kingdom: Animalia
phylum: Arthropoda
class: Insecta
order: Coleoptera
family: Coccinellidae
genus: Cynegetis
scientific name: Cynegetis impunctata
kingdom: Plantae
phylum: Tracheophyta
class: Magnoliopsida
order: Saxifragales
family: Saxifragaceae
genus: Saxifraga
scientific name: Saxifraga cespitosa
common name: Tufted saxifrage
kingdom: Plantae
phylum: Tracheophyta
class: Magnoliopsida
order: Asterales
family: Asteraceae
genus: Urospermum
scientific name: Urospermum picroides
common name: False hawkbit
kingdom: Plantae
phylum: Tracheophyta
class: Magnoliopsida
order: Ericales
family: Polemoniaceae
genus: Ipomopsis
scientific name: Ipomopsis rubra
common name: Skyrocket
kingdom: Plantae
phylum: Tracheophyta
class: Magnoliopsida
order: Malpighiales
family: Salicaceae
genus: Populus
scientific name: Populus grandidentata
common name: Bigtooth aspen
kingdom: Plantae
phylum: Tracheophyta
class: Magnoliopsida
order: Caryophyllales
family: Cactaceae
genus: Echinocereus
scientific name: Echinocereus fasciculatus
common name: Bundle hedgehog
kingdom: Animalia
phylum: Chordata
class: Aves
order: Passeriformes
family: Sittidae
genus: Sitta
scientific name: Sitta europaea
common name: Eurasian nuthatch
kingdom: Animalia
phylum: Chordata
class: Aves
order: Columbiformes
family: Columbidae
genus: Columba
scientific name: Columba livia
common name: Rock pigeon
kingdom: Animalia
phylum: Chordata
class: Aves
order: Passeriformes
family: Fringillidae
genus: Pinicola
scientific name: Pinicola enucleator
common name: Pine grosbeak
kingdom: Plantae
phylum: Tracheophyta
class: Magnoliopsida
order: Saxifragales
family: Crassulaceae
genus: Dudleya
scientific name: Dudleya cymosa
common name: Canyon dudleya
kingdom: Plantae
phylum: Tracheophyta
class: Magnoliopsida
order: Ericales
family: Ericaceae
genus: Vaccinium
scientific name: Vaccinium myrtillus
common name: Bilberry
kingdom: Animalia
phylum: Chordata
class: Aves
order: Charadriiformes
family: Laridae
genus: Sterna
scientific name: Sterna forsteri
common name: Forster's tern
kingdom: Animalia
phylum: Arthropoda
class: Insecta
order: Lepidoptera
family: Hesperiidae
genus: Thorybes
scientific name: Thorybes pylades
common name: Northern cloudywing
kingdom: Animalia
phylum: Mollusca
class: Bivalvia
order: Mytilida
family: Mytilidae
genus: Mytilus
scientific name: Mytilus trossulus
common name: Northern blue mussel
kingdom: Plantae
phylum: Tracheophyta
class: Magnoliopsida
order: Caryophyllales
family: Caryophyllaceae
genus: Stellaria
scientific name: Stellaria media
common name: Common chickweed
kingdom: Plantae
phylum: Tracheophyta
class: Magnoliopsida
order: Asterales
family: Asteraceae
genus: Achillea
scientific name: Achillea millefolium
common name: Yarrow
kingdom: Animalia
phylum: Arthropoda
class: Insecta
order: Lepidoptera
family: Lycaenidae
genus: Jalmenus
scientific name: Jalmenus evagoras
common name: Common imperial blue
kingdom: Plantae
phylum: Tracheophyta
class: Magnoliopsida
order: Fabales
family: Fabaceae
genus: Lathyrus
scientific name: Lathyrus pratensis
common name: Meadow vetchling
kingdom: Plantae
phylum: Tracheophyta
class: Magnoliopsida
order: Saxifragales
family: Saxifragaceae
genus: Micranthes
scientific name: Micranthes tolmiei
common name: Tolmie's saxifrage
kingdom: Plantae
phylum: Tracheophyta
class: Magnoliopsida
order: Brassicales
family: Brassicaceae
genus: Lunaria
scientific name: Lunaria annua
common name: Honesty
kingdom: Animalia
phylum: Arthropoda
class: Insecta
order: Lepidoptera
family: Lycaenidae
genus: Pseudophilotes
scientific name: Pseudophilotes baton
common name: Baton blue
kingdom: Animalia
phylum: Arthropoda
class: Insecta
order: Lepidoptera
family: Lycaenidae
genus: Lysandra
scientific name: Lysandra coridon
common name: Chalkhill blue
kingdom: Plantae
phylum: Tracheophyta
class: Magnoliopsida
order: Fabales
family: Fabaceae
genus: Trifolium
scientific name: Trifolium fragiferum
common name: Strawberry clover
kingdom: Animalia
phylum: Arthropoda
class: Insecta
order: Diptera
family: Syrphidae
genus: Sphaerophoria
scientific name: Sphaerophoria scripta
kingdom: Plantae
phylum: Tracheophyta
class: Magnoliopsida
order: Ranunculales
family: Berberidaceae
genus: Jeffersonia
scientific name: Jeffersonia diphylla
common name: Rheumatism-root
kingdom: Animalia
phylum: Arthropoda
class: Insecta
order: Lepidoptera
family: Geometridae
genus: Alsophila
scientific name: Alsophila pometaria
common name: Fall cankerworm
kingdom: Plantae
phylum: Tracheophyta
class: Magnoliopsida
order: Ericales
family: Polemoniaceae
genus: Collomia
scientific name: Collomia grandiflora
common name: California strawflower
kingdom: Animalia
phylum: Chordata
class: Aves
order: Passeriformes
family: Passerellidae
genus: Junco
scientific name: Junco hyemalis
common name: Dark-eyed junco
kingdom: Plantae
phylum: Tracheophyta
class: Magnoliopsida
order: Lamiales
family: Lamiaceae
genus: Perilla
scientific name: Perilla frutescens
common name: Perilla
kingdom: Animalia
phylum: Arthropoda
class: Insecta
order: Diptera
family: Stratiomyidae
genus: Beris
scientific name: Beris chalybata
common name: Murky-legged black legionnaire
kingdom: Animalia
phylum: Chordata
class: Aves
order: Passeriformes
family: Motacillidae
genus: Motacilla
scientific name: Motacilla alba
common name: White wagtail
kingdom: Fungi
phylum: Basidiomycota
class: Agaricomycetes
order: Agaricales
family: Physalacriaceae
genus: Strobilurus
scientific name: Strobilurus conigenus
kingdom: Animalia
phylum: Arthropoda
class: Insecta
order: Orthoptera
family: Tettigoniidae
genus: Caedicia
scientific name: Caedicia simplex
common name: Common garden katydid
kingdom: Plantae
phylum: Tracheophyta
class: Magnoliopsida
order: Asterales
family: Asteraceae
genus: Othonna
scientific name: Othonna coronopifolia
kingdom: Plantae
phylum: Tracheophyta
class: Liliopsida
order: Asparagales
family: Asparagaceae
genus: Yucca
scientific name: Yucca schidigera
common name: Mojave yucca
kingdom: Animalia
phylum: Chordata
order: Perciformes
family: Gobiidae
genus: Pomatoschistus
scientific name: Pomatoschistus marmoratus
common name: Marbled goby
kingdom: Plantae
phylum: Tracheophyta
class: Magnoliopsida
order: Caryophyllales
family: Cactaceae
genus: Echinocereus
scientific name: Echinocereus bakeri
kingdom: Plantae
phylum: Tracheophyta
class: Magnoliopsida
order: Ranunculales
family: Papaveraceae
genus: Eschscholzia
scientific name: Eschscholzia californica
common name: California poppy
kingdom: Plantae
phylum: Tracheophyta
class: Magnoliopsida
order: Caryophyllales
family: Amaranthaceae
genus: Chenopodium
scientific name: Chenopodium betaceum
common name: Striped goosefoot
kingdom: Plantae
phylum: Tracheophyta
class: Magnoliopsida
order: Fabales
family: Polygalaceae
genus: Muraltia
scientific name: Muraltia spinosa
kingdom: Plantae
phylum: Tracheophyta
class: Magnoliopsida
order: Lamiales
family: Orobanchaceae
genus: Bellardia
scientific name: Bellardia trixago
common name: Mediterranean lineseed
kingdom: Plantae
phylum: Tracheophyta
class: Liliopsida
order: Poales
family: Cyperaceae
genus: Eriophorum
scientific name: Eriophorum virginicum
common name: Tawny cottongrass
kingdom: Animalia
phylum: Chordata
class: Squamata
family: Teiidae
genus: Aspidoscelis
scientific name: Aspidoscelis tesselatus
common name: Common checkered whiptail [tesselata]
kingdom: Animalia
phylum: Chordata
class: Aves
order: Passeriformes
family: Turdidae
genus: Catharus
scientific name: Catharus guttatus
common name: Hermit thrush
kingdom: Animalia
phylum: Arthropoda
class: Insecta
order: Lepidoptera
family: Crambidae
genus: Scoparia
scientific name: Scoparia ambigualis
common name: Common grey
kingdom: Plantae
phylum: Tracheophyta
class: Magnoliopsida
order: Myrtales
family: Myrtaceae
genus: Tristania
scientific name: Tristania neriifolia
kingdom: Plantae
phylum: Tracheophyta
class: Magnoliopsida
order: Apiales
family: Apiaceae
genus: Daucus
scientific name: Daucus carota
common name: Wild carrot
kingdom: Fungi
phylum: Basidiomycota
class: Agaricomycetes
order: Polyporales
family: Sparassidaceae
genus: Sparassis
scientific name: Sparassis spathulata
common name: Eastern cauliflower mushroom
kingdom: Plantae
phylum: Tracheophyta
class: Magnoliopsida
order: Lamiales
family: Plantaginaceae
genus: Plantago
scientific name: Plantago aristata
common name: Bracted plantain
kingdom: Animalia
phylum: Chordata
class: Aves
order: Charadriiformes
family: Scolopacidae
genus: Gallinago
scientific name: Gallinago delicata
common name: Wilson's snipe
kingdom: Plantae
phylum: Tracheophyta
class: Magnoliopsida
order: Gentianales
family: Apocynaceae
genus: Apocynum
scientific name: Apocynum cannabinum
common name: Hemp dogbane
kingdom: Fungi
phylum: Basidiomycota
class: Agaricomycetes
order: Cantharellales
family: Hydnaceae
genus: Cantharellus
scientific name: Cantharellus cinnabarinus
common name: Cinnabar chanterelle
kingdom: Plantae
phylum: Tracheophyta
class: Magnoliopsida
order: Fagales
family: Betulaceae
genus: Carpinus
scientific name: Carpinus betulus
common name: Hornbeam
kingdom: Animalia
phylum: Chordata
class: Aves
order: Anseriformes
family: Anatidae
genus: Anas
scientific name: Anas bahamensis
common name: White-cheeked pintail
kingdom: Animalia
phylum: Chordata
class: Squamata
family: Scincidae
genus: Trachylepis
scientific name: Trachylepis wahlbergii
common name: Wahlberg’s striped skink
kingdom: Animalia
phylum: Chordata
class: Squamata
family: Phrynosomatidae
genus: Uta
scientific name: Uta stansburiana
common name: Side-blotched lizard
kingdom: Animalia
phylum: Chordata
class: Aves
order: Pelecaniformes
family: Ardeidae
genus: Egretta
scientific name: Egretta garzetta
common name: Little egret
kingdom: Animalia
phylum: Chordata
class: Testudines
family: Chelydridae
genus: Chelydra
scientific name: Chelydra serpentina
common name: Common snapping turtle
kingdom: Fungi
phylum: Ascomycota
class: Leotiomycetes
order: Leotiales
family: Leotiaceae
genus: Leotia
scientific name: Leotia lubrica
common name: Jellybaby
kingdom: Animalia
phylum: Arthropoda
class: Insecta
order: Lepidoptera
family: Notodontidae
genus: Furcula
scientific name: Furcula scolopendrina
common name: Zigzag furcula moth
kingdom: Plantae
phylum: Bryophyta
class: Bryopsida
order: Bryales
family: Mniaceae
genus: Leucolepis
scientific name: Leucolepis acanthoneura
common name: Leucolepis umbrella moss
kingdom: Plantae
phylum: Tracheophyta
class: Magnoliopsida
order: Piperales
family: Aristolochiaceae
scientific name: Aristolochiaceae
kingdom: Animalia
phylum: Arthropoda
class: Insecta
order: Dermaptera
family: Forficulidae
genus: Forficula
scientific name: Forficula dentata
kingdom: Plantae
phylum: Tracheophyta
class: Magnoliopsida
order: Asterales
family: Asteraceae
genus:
-*-
→ WHAT THIS TASK INVOLVES:
Lay out everything from the line containing "order: Leotiales" down to the last line of the items above as a JSON list of strings, one string per line and no blank lines.

→ WRITTEN SOLUTION:
[
  "order: Leotiales",
  "family: Leotiaceae",
  "genus: Leotia",
  "scientific name: Leotia lubrica",
  "common name: Jellybaby",
  "kingdom: Animalia",
  "phylum: Arthropoda",
  "class: Insecta",
  "order: Lepidoptera",
  "family: Notodontidae",
  "genus: Furcula",
  "scientific name: Furcula scolopendrina",
  "common name: Zigzag furcula moth",
  "kingdom: Plantae",
  "phylum: Bryophyta",
  "class: Bryopsida",
  "order: Bryales",
  "family: Mniaceae",
  "genus: Leucolepis",
  "scientific name: Leucolepis acanthoneura",
  "common name: Leucolepis umbrella moss",
  "kingdom: Plantae",
  "phylum: Tracheophyta",
  "class: Magnoliopsida",
  "order: Piperales",
  "family: Aristolochiaceae",
  "scientific name: Aristolochiaceae",
  "kingdom: Animalia",
  "phylum: Arthropoda",
  "class: Insecta",
  "order: Dermaptera",
  "family: Forficulidae",
  "genus: Forficula",
  "scientific name: Forficula dentata",
  "kingdom: Plantae",
  "phylum: Tracheophyta",
  "class: Magnoliopsida",
  "order: Asterales",
  "family: Asteraceae",
  "genus:"
]